Primero, como candidato, casi se alegró por el estallido social en Chile. Podía pasar como embriaguez electoral; acarreaba agua a su molino ironizando sobre el “modelo chileno”. Electo Presidente, homologó la situación de Venezuela con Chile, propinándole un golpe a La Moneda y un perdonavidas a Maduro. No se comprometía mayormente con su público, al que no le gusta demasiado la experiencia chavista, y de esa manera se sumaba a un coro regional, esa parte del alma latinoamericana que se regocijaba porque en Chile comenzamos a pasarlo mal desde octubre.

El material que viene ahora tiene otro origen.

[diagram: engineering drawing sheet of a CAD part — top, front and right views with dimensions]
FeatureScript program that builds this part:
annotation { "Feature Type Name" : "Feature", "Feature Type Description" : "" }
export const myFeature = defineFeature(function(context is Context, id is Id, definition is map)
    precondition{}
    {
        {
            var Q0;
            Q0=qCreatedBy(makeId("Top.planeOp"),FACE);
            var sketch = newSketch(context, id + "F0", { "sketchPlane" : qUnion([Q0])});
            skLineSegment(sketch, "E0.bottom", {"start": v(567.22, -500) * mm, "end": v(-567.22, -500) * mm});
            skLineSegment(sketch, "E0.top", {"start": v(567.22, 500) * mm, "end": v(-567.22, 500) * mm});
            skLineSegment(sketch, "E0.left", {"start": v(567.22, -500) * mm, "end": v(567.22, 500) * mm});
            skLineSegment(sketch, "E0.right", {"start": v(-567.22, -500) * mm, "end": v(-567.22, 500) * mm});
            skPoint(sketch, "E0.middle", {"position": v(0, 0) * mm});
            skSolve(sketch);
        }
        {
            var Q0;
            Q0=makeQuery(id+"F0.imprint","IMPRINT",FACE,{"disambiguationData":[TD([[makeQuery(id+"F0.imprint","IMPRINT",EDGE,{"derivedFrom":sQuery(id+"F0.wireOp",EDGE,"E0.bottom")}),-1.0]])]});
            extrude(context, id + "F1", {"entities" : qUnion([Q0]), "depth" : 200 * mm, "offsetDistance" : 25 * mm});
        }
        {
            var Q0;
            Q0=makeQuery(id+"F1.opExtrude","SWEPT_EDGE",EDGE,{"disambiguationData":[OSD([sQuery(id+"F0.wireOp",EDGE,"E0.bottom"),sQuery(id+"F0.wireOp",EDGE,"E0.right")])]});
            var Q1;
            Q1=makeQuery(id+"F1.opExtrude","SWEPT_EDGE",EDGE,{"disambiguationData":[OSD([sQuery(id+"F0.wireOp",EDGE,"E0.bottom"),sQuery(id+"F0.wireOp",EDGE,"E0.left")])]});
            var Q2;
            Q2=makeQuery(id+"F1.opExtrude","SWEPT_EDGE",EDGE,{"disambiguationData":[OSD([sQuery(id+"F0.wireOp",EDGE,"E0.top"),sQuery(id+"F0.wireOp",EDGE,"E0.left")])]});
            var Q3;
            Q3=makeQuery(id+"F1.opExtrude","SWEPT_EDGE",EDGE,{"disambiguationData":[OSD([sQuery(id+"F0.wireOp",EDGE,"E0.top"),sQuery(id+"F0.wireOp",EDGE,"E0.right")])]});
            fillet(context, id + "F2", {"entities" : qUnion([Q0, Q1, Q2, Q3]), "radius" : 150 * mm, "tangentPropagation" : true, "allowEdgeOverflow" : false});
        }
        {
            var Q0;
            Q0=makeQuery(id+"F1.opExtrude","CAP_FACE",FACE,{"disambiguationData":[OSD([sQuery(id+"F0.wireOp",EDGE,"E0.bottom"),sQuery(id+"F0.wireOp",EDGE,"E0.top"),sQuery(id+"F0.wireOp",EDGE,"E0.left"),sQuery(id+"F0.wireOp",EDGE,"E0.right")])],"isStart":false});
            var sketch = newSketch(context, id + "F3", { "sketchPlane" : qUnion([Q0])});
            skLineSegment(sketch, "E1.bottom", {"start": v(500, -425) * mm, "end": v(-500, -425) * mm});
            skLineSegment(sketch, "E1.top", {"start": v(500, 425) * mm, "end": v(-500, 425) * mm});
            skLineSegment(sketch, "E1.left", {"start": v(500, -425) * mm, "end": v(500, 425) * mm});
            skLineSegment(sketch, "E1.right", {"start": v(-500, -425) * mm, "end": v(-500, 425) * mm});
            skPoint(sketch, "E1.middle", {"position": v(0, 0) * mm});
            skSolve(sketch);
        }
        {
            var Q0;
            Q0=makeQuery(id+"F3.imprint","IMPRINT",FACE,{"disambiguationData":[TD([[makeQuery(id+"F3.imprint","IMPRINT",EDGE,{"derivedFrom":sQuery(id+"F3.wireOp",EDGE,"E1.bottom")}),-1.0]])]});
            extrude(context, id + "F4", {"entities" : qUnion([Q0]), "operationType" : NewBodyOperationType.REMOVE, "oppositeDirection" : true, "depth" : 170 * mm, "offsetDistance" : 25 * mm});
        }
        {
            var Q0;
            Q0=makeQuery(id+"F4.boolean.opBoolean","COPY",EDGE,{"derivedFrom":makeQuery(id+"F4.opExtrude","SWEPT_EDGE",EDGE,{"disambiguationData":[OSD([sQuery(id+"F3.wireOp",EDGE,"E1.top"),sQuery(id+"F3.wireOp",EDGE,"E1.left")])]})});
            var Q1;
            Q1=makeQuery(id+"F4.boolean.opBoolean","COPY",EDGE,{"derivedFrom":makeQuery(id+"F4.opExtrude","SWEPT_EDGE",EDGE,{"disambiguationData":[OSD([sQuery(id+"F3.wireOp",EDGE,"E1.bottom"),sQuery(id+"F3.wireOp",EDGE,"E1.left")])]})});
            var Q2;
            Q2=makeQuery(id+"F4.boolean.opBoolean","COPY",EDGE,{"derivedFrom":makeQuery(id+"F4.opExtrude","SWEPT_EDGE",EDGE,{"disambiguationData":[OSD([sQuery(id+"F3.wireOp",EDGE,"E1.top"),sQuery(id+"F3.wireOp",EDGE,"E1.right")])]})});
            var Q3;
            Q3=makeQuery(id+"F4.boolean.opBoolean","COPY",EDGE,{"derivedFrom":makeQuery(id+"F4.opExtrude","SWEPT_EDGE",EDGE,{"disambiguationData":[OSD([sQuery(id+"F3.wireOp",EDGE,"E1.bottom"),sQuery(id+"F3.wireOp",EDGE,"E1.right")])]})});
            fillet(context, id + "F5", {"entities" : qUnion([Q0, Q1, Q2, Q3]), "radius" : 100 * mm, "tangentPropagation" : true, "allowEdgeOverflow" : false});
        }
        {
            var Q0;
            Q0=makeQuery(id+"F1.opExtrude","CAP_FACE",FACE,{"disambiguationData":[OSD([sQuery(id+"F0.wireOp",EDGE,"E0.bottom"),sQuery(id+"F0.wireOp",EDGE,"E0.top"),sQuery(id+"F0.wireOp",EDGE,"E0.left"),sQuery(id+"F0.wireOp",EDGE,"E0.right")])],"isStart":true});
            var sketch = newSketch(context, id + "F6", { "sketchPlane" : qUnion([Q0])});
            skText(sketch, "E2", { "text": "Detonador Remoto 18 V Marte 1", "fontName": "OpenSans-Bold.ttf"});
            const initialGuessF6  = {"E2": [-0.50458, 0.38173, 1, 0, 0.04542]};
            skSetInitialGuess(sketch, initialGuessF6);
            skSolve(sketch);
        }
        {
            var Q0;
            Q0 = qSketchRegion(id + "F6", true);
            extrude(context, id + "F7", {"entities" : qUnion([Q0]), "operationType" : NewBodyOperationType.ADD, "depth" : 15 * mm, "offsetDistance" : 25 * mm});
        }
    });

Fernández no amainó, sino que subió la apuesta. Puso su política frente a la pandemia como ejemplo ante Chile, que, por implicancia, lo habría hecho mal, auténtica agresión verbal. Todo esto, como hablando indirectamente, por amor a los hermanos trasandinos. Y redobló la mano, dirigiéndose a una parte de la izquierda chilena que lo escuchaba —eso aparentaban las cosas— embobada: “Lo que yo estoy viendo ahora en Chile me pone muy contento. Ver a los amigos democratacristianos, a los amigos del socialismo, del comunismo. Eso es lo que le hace falta a Chile, que vuelvan a unirse (que) recuperen el poder en favor de los chilenos”. Una bofetada al gobierno de Chile al momento en que este ha vivido días de crisis, que hasta ahora sortea gracias a lo acumulado en décadas de políticas sensatas (pero que tiene un límite). Anotado.

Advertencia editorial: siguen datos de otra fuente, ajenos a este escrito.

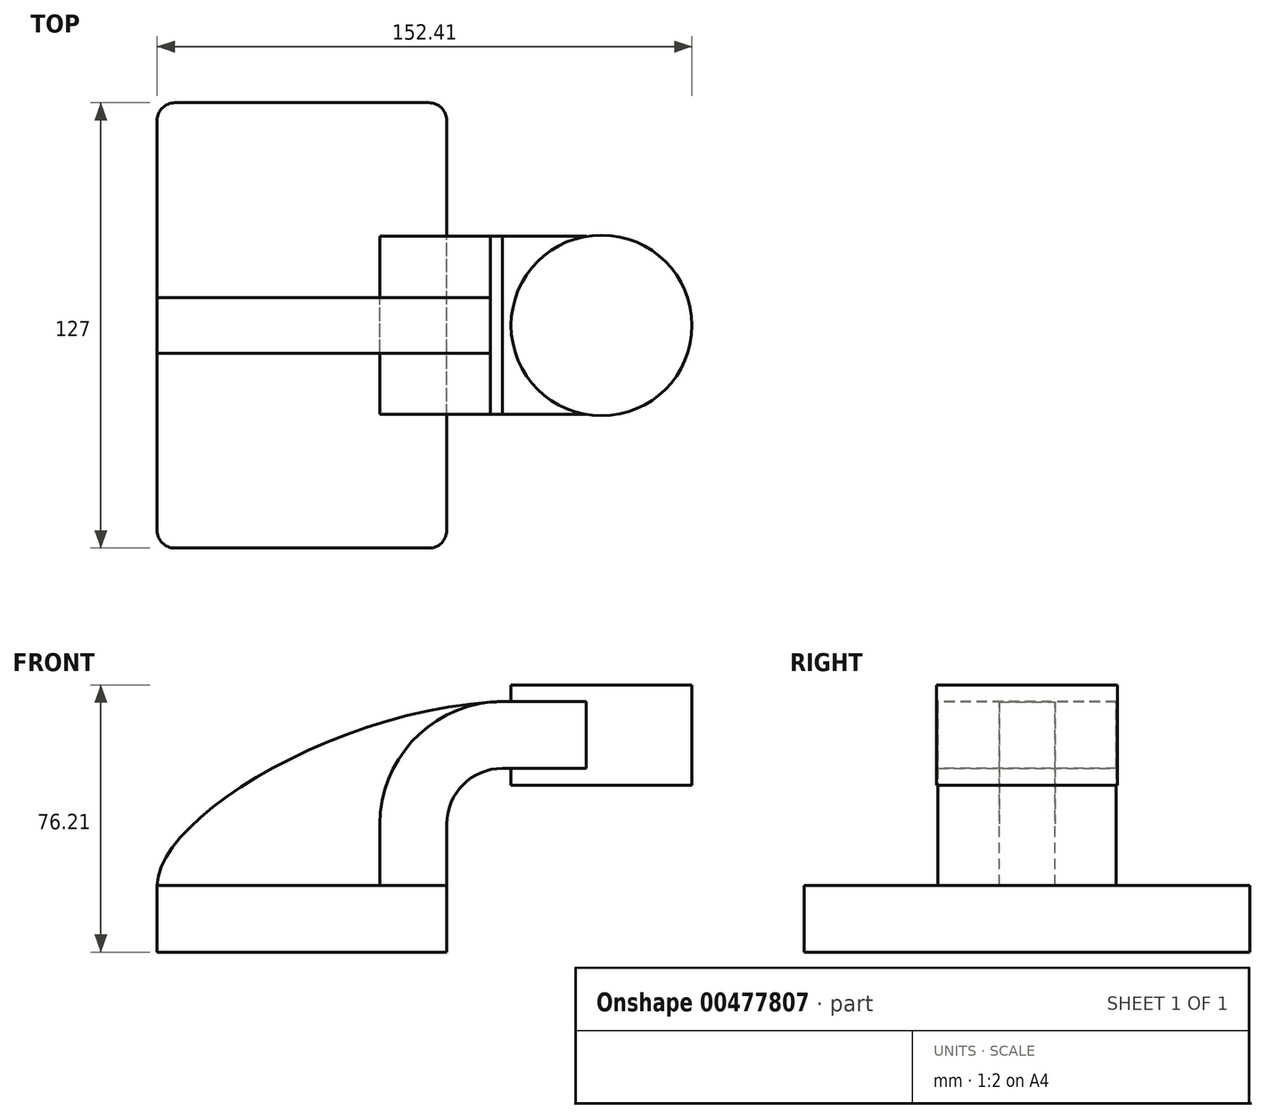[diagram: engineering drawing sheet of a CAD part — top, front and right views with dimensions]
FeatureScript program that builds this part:
annotation { "Feature Type Name" : "Feature", "Feature Type Description" : "" }
export const myFeature = defineFeature(function(context is Context, id is Id, definition is map)
    precondition{}
    {
        {
            var Q0;
            Q0=qCreatedBy(makeId("Front.planeOp"),FACE);
            var sketch = newSketch(context, id + "F0", { "sketchPlane" : qUnion([Q0])});
            skLineSegment(sketch, "E0.bottom", {"start": v(-41.28, 9.52) * mm, "end": v(41.27, 9.53) * mm});
            skLineSegment(sketch, "E0.top", {"start": v(-41.27, -9.53) * mm, "end": v(41.28, -9.53) * mm});
            skLineSegment(sketch, "E0.left", {"start": v(-41.28, 9.52) * mm, "end": v(-41.28, -9.53) * mm});
            skLineSegment(sketch, "E0.right", {"start": v(41.28, 9.53) * mm, "end": v(41.28, -9.52) * mm});
            skPoint(sketch, "E0.middle", {"position": v(0, 0) * mm});
            skLineSegment(sketch, "E1.bottom", {"start": v(111.12, 66.67) * mm, "end": v(60.32, 66.67) * mm});
            skLineSegment(sketch, "E1.top", {"start": v(111.12, 38.1) * mm, "end": v(60.32, 38.1) * mm});
            skLineSegment(sketch, "E1.left", {"start": v(111.12, 66.68) * mm, "end": v(111.12, 38.1) * mm});
            skLineSegment(sketch, "E1.right", {"start": v(60.32, 66.68) * mm, "end": v(60.32, 38.1) * mm});
            skPoint(sketch, "E1.middle", {"position": v(85.72, 52.39) * mm});
            skLineSegment(sketch, "E2", {"start": v(41.27, 9.53) * mm, "end": v(41.27, 27) * mm});
            skArc(sketch, "E3", {"start": v(41.27, 27) * mm, "mid": v(45.92, 38.23) * mm, "end": v(57.15, 42.88) * mm});
            skLineSegment(sketch, "E4", {"start": v(57.15, 42.88) * mm, "end": v(85.36, 42.88) * mm});
            skLineSegment(sketch, "E5.0", {"start": v(57.15, 61.93) * mm, "end": v(85.36, 61.93) * mm});
            skArc(sketch, "E5.1", {"start": v(22.23, 27) * mm, "mid": v(32.45, 51.7) * mm, "end": v(57.15, 61.93) * mm});
            skLineSegment(sketch, "E5.2", {"start": v(22.23, 9.53) * mm, "end": v(22.23, 27) * mm});
            skFitSpline(sketch, "E6", {"points": [v(-41.28, 9.52) * mm, v(57.15, 61.93) * mm], "startDerivative": vector(0.63, 58.6) * mm, "endDerivative": vector(137.81, 4.67) * mm});
            skLineSegment(sketch, "E7", {"start": v(85.36, 66.67) * mm, "end": v(85.36, 38.1) * mm});
            skSolve(sketch);
        }
        {
            var Q0;
            Q0=makeQuery(id+"F0.imprint","IMPRINT",FACE,{"disambiguationData":[TD([[makeQuery(id+"F0.imprint","IMPRINT",EDGE,{"derivedFrom":sQuery(id+"F0.wireOp",EDGE,"E0.top")}),1.0]])]});
            extrude(context, id + "F1", {"entities" : qUnion([Q0]), "endBound" : BoundingType.SYMMETRIC, "depth" : 127 * mm, "hasSecondDirection" : true, "secondDirectionOppositeDirection" : true, "secondDirectionDepth" : 76.2 * mm});
        }
        {
            var Q0;
            {var subQ1=sQuery(id+"F0.wireOp",EDGE,"E2");Q0=makeQuery(id+"F0.imprint","IMPRINT",FACE,{"disambiguationData":[TD([[makeQuery(id+"F0.imprint","IMPRINT",EDGE,{"derivedFrom":subQ1}),1.0]])]});}
            var Q1;
            {var subQ0=sQuery(id+"F0.wireOp",EDGE,"E5.0");var subQ1=sQuery(id+"F0.wireOp",EDGE,"E1.right");var subQ2=makeQuery(id+"F0.imprint","INTERSECT",VERTEX,{"derivedFrom":[subQ1,subQ0]});Q1=makeQuery(id+"F0.imprint","IMPRINT",FACE,{"disambiguationData":[TD([[makeQuery(id+"F0.imprint","IMPRINT",EDGE,{"disambiguationData":[TD([[subQ2,-1.0]])],"derivedFrom":subQ1}),1.0]])]});}
            extrude(context, id + "F2", {"entities" : qUnion([Q0, Q1]), "endBound" : BoundingType.SYMMETRIC, "depth" : 50.8 * mm});
        }
        {
            var Q0;
            {var subQ3=sQuery(id+"F0.wireOp",EDGE,"E5.2");Q0=makeQuery(id+"F0.imprint","IMPRINT",FACE,{"disambiguationData":[TD([[makeQuery(id+"F0.imprint","IMPRINT",EDGE,{"derivedFrom":subQ3}),1.0]])]});}
            extrude(context, id + "F3", {"entities" : qUnion([Q0]), "endBound" : BoundingType.SYMMETRIC, "depth" : 15.88 * mm});
        }
        {
            var Q0;
            Q0=makeQuery(id+"F1.opExtrude","CAP_EDGE",EDGE,{"disambiguationData":[OSD([sQuery(id+"F0.wireOp",EDGE,"E0.left")])],"isStart":false});
            var Q1;
            Q1=makeQuery(id+"F1.opExtrude","CAP_EDGE",EDGE,{"disambiguationData":[OSD([sQuery(id+"F0.wireOp",EDGE,"E0.right")])],"isStart":false});
            var Q2;
            Q2=makeQuery(id+"F1.opExtrude","CAP_EDGE",EDGE,{"disambiguationData":[OSD([sQuery(id+"F0.wireOp",EDGE,"E0.left")])],"isStart":true});
            var Q3;
            Q3=makeQuery(id+"F1.opExtrude","CAP_EDGE",EDGE,{"disambiguationData":[OSD([sQuery(id+"F0.wireOp",EDGE,"E0.right")])],"isStart":true});
            fillet(context, id + "F4", {"entities" : qUnion([Q0, Q1, Q2, Q3]), "radius" : 5.08 * mm, "tangentPropagation" : true, "allowEdgeOverflow" : false});
        }
        {
            var Q0;
            {var subQ4=sQuery(id+"F0.wireOp",EDGE,"E1.left");Q0=makeQuery(id+"F0.imprint","IMPRINT",FACE,{"disambiguationData":[TD([[makeQuery(id+"F0.imprint","IMPRINT",EDGE,{"derivedFrom":subQ4}),-1.0]])]});}
            var Q1;
            Q1=sQuery(id+"F0.wireOp",EDGE,"E7");
            revolve(context, id + "F5", {"operationType" : NewBodyOperationType.ADD, "entities" : qUnion([Q0]), "axis" : qUnion([Q1]), "revolveType" : RevolveType.FULL});
        }
    });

Fernández no es un caudillo, si bien tiene aprestos de dirigente corajudo, típico apparatchik del peronismo de nuestra época. No posee un discurso inspirador, nada que se parezca al Perón que sentó una polaridad latinoamericana (sí que era caudillo), aunque no carece de aciertos verbales, sin importarle que sean justos o injustos, como buen animal político. En referencia a Chile, no se trataba siquiera de torpedear a una dictadura, sino a una democracia y a un gobierno electo por gran mayoría dos años antes; quizás un primer aviso de que en la región advienen tiempos en los cuales que un país sea o no democrático no revista mayor relevancia, tal como lo era hasta antes de la Segunda Guerra Mundial. (Otrosí: Fernández y Cristina hablan mucho contra el capitalismo, añadiendo a veces que solo critican al “improductivo”; tienen algo de lógica, pues desde siempre la dirigencia peronista ha sido adepta entusiasta al capital, al propio, se entiende.)

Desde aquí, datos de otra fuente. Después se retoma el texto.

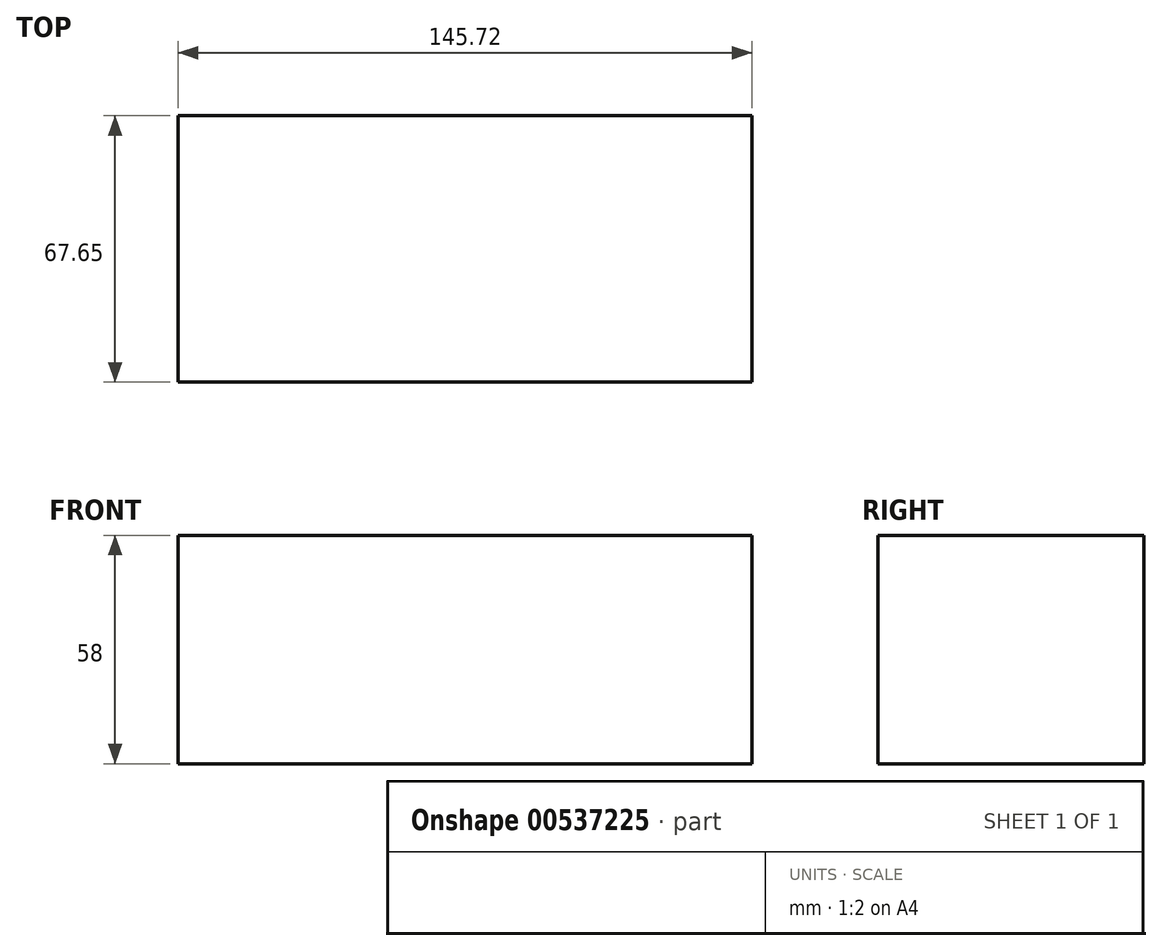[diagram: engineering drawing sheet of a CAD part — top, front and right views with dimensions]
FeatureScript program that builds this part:
annotation { "Feature Type Name" : "Feature", "Feature Type Description" : "" }
export const myFeature = defineFeature(function(context is Context, id is Id, definition is map)
    precondition{}
    {
        {
            var Q0;
            Q0=qCreatedBy(makeId("Top.planeOp"),FACE);
            var sketch = newSketch(context, id + "F0", { "sketchPlane" : qUnion([Q0])});
            skLineSegment(sketch, "E0.bottom", {"start": v(-45.66, 18.98) * mm, "end": v(100.06, 18.98) * mm});
            skLineSegment(sketch, "E0.top", {"start": v(-45.66, -48.67) * mm, "end": v(100.06, -48.67) * mm});
            skLineSegment(sketch, "E0.left", {"start": v(-45.66, 18.98) * mm, "end": v(-45.66, -48.67) * mm});
            skLineSegment(sketch, "E0.right", {"start": v(100.06, 18.98) * mm, "end": v(100.06, -48.67) * mm});
            skSolve(sketch);
        }
        {
            var Q0;
            Q0=makeQuery(id+"F0.imprint","IMPRINT",FACE,{"disambiguationData":[TD([[makeQuery(id+"F0.imprint","IMPRINT",EDGE,{"derivedFrom":sQuery(id+"F0.wireOp",EDGE,"E0.bottom")}),-1.0]])]});
            extrude(context, id + "F1", {"entities" : qUnion([Q0]), "oppositeDirection" : true, "depth" : 58 * mm, "offsetDistance" : 25 * mm});
        }
    });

Chile no debe desalentarse en las relaciones con Argentina y el resto de los vecinos; la complicación que nos legó la historia pervive y aflora ocasionalmente en estas actitudes. Solo se deben evitar liderazgos efectistas, contraproducentes (Cúcuta), o cambiarle el nombre a Unasur, provocación innecesaria, entendiendo que no se debe dejar a esta organización en manos de una sola persuasión política. El apoyo a la reivindicación de las Malvinas se mantendrá incólume, entre tantas razones porque no colisiona con nuestras lógicas de política exterior. Desde Alfonsín hasta los hechos recientes, las relaciones habían sido buenas, por trechos muy colaborativas. Lo de Fernández es un caso típico de autopromoción: acrecienta su papel interno y crea adhesión —creo precaria y pasajera— de embaucados en estos lares, con un anticapitalismo de variedades.
Hay una deuda que Argentina nos debe a los latinoamericanos. Hace 100 años iba a ser en la región la primera sociedad moderna, desarrollada y con democracia social. Sigue ofreciéndonos creaciones únicas, como la urbe porteña, en su calidad lo más señalado de la cultura de esta América. Pero, como modelo, su historia constituye una alegoría más pletórica de las frustraciones de todas nuestras repúblicas.